Aim of the exercise →
For the material below, please count the lines containing "Packages". Reply with the count alone.

Records for processing →
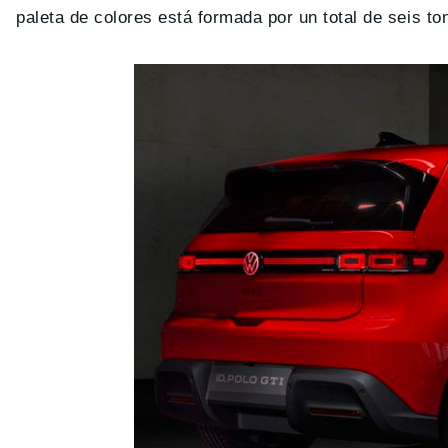
paleta de colores está formada por un total de seis tono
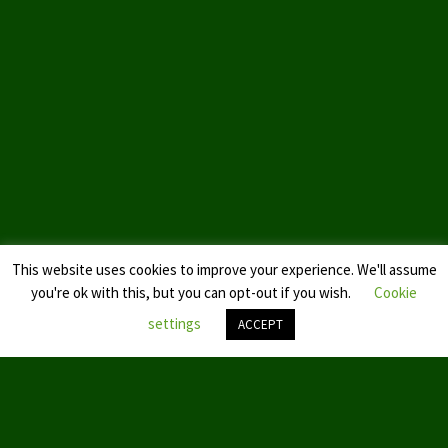
Ratsgruppe DKP / TIERSCHUTZ Bottrop
Kreistagsgruppe TIERSCHUTZ hier! Mettmann
Wahlen
Kommunalwahl Nordrhein-Westfalen 2025
Unsere Oberbürgermeister-Kandidaten
Unsere Kandidaten für Duisburg
This website uses cookies to improve your experience. We'll assume
Europawahl 2024
you're ok with this, but you can opt-out if you wish.
Cookie
settings
ACCEPT
Landtagswahl Thüringen 2024
Landtagswahl Sachsen 2024
Nach
oben
scroll
Landtagswahl Berlin 2021/23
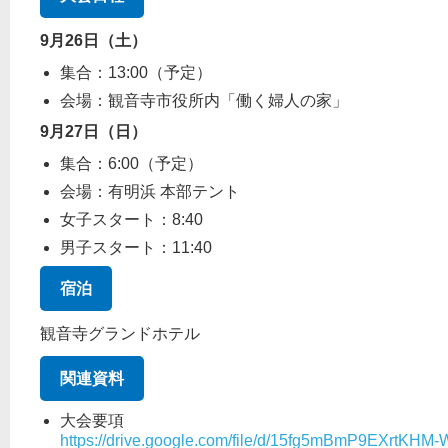
9月26日（土）
集合：13:00（予定）
会場：観音寺市役所内「働く婦人の家」
9月27日（日）
集合：6:00（予定）
会場：有明浜 本部テント
女子スタート：8:40
男子スタート：11:40
宿泊
観音寺グランドホテル
関連資料
大会要項
https://drive.google.com/file/d/15fg5mBmP9EXrtKH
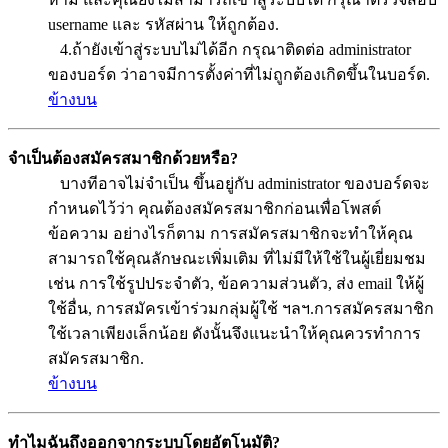
username และ รหัสผ่าน ให้ถูกต้อง.
4.ถ้ายังเข้าสู่ระบบไม่ได้อีก กรุณาติดต่อ administrator
ของบอร์ด ว่าอาจมีการตั้งค่าที่ไม่ถูกต้องเกิดขึ้นในบอร์ด.
ข้างบน
จำเป็นต้องสมัครสมาชิกด้วยหรือ?
บางทีอาจไม่จำเป็น ขึ้นอยู่กับ administrator ของบอร์ดจะ
กำหนดไว้ว่า คุณต้องสมัครสมาชิกก่อนเพื่อโพสต์
ข้อความ อย่างไรก็ตาม การสมัครสมาชิกจะทำให้คุณ
สามารถใช้คุณลักษณะเพิ่มเติม ที่ไม่มีให้ใช้ในผู้เยี่ยมชม
เช่น การใช้รูปประจำตัว, ข้อความส่วนตัว, ส่ง email ให้ผู้
ใช้อื่น, การสมัครเข้าร่วมกลุ่มผู้ใช้ ฯลฯ.การสมัครสมาชิก
ใช้เวลาเพียงเล็กน้อย ดังนั้นจึงแนะนำให้คุณควรทำการ
สมัครสมาชิก.
ข้างบน
ทำไมฉันถึงออกจากระบบโดยอัตโนมัติ?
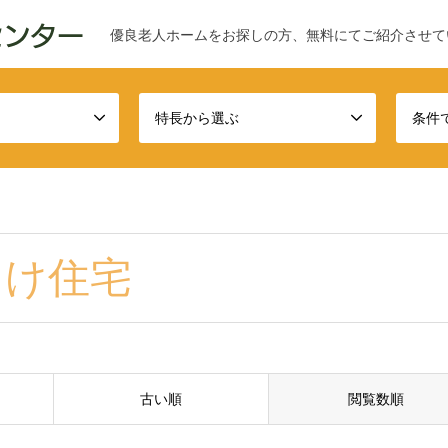
優良老人ホームをお探しの方、無料にてご紹介させて
特長から選ぶ
条件
向け住宅
古い順
閲覧数順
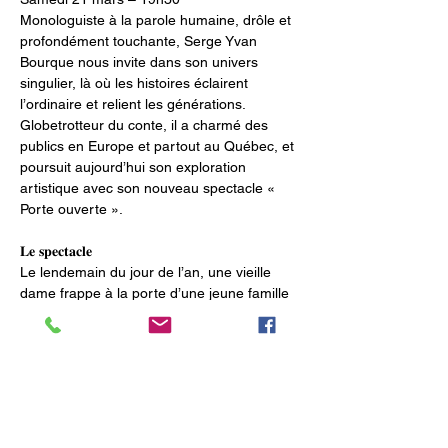
Monologuiste à la parole humaine, drôle et 
profondément touchante, Serge Yvan 
Bourque nous invite dans son univers 
singulier, là où les histoires éclairent 
l’ordinaire et relient les générations. 
Globetrotteur du conte, il a charmé des 
publics en Europe et partout au Québec, et 
poursuit aujourd’hui son exploration 
artistique avec son nouveau spectacle « 
Porte ouverte ».
𝐋𝐞 𝐬𝐩𝐞𝐜𝐭𝐚𝐜𝐥𝐞
Le lendemain du jour de l’an, une vieille 
dame frappe à la porte d’une jeune famille 
installée dans une maison ancestrale. Avec 
elle entrent les fragments du passé.
Trois familles. Trois époques. Une même 
maison.
Show More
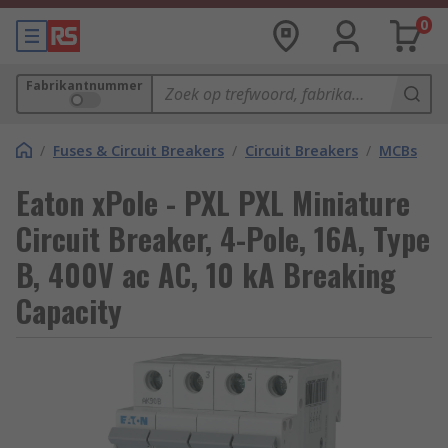
0
Fabrikantnummer
/
Fuses & Circuit Breakers
/
Circuit Breakers
/
MCBs
Eaton xPole - PXL PXL Miniature
Circuit Breaker, 4-Pole, 16A, Type
B, 400V ac AC, 10 kA Breaking
Capacity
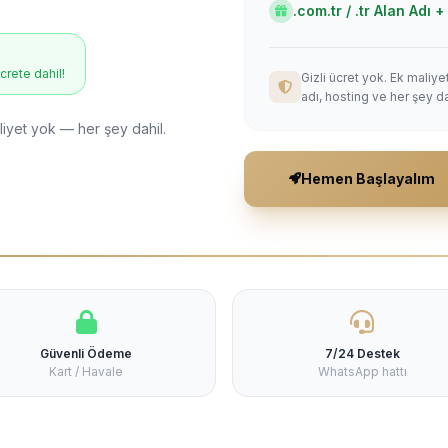
.com.tr / .tr Alan Adı
ücrete dahil!
Gizli ücret yok. Ek maliy
adı, hosting ve her şey da
liyet yok — her şey dahil.
Hemen Başlayalım
Güvenli Ödeme
7/24 Destek
Kart / Havale
WhatsApp hattı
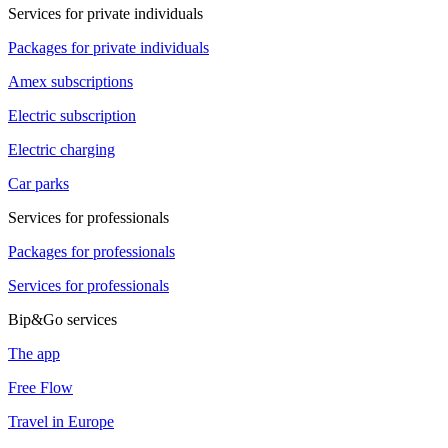
Services for private individuals
Packages for private individuals
Amex subscriptions
Electric subscription
Electric charging
Car parks
Services for professionals
Packages for professionals
Services for professionals
Bip&Go services
The app
Free Flow
Travel in Europe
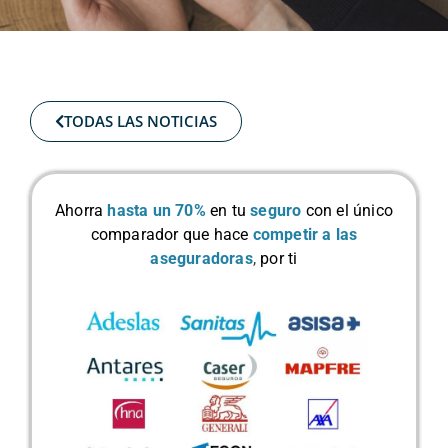
TODAS LAS NOTICIAS
Ahorra
hasta un 70%
en tu
seguro
con el único
comparador que hace
competir a las
aseguradoras
,
por ti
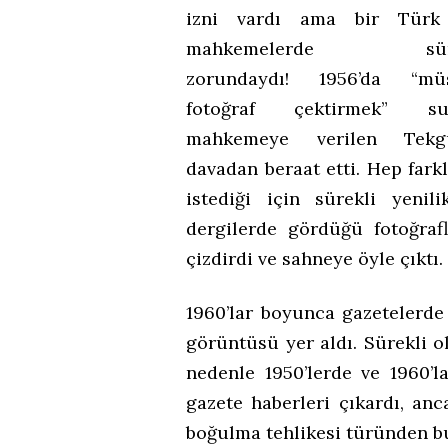
izni vardı ama bir Türk
mahkemelerde sür
zorundaydı! 1956’da “mü
fotoğraf çektirmek” su
mahkemeye verilen Tek
davadan beraat etti. Hep fark
istediği için sürekli yeni
dergilerde gördüğü fotoğraf
çizdirdi ve sahneye öyle çıktı.
1960’lar boyunca gazetelerde
görüntüsü yer aldı. Sürekli o
nedenle 1950’lerde ve 1960’la
gazete haberleri çıkardı, anc
boğulma tehlikesi türünden bu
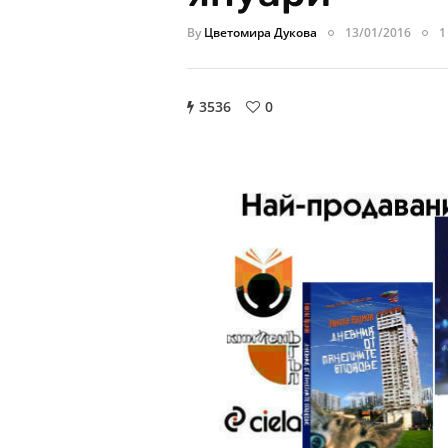
By
Цветомира Дукова
13/01/2016
1
3536
0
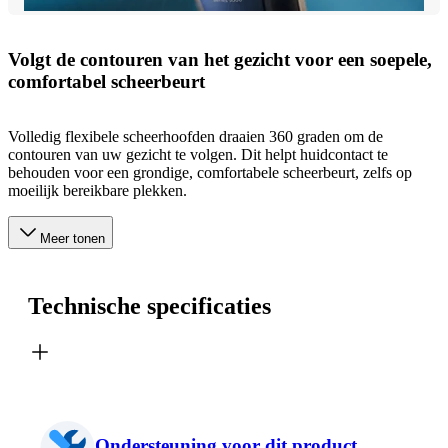
Volgt de contouren van het gezicht voor een soepele,
comfortabel scheerbeurt
Volledig flexibele scheerhoofden draaien 360 graden om de
contouren van uw gezicht te volgen. Dit helpt huidcontact te
behouden voor een grondige, comfortabele scheerbeurt, zelfs op
moeilijk bereikbare plekken.
Meer tonen
Technische specificaties
Ondersteuning voor dit product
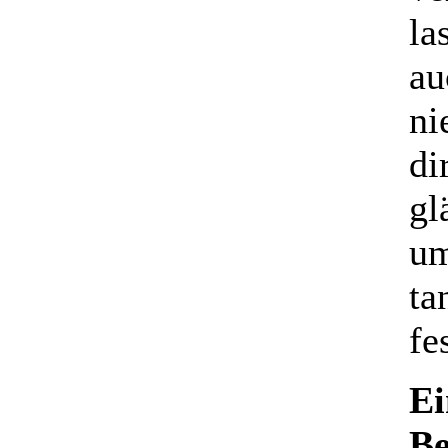
la
au
ni
di
gl
um
ta
fe
Ei
Be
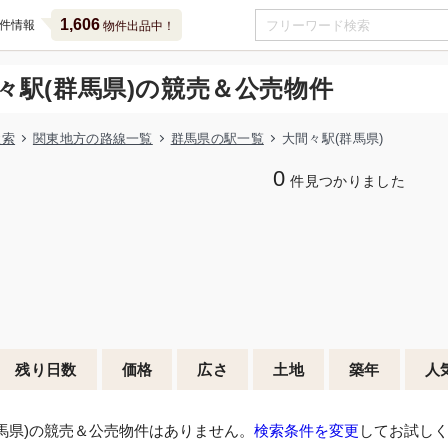
1,606
件情報
物件出品中！
々駅(群馬県)の競売＆公売物件
検索
関東地方の路線一覧
群馬県の駅一覧
大間々駅(群馬県)
0
件見つかりました
残り日数
価格
広さ
土地
築年
人
馬県)の競売＆公売物件はありません。
検索条件を変更
してお試し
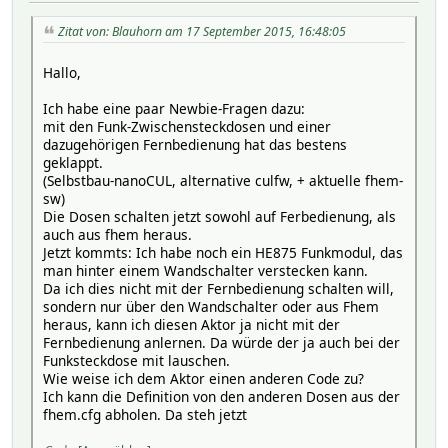
Zitat von: Blauhorn am 17 September 2015, 16:48:05
Hallo,
Ich habe eine paar Newbie-Fragen dazu:
mit den Funk-Zwischensteckdosen und einer
dazugehörigen Fernbedienung hat das bestens
geklappt.
(Selbstbau-nanoCUL, alternative culfw, + aktuelle fhem-
sw)
Die Dosen schalten jetzt sowohl auf Ferbedienung, als
auch aus fhem heraus.
Jetzt kommts: Ich habe noch ein HE875 Funkmodul, das
man hinter einem Wandschalter verstecken kann.
Da ich dies nicht mit der Fernbedienung schalten will,
sondern nur über den Wandschalter oder aus Fhem
heraus, kann ich diesen Aktor ja nicht mit der
Fernbedienung anlernen. Da würde der ja auch bei der
Funksteckdose mit lauschen.
Wie weise ich dem Aktor einen anderen Code zu?
Ich kann die Definition von den anderen Dosen aus der
fhem.cfg abholen. Da steh jetzt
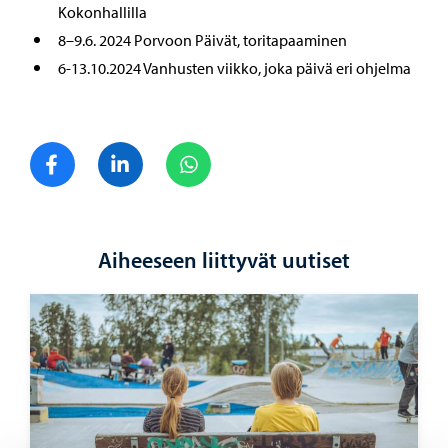
Kokonhallilla
8–9.6. 2024 Porvoon Päivät, toritapaaminen
6-13.10.2024 Vanhusten viikko, joka päivä eri ohjelma
Jaa Facebook
Jaa LinkedIn
Jaa WhatsApp
Aiheeseen liittyvät uutiset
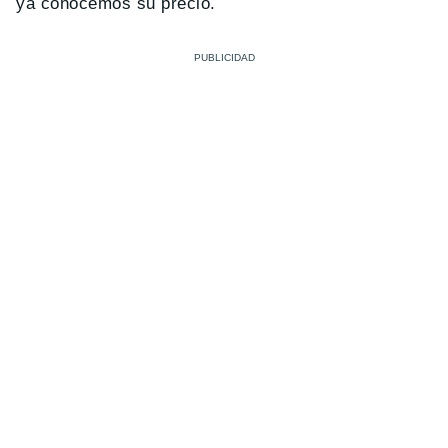
ya conocemos su precio.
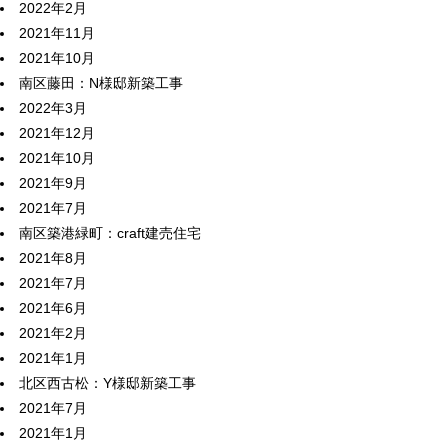
2022年2月
2021年11月
2021年10月
南区藤田：N様邸新築工事
2022年3月
2021年12月
2021年10月
2021年9月
2021年7月
南区築港緑町：craft建売住宅
2021年8月
2021年7月
2021年6月
2021年2月
2021年1月
北区西古松：Y様邸新築工事
2021年7月
2021年1月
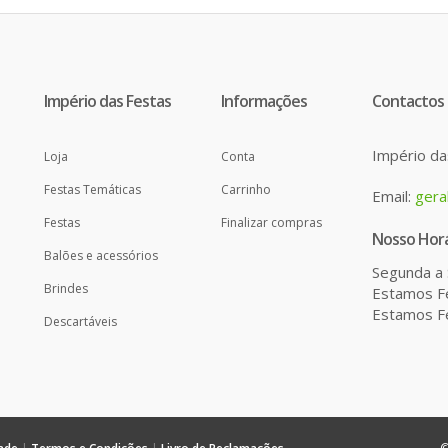
Império das Festas
Informações
Contactos
Império da
Loja
Conta
Festas Temáticas
Carrinho
Email:
gera
Festas
Finalizar compras
Nosso Horá
Balões e acessórios
Segunda a 
Brindes
Estamos Fe
Estamos Fe
Descartáveis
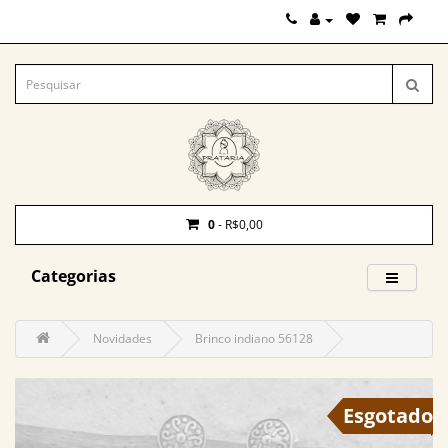
0
- R$0,00
Categorias
Novidades
Brinco indiano 56128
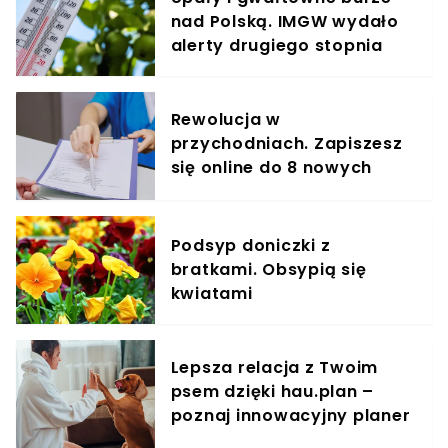
nad Polską. IMGW wydało
alerty drugiego stopnia
Rewolucja w
przychodniach. Zapiszesz
się online do 8 nowych
specjalistów
Podsyp doniczki z
bratkami. Obsypią się
kwiatami
Lepsza relacja z Twoim
psem dzięki hau.plan –
poznaj innowacyjny planer
treningowy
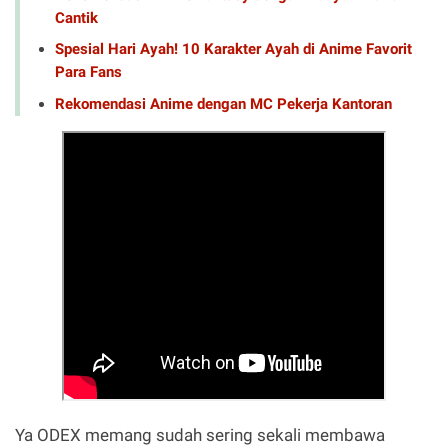
Cantik
Spesial Hari Ayah! 10 Karakter Ayah di Anime Favorit
Para Fans
Rekomendasi Anime dengan MC Pekerja Kantoran
Ya ODEX memang sudah sering sekali membawa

Exercise answer →
2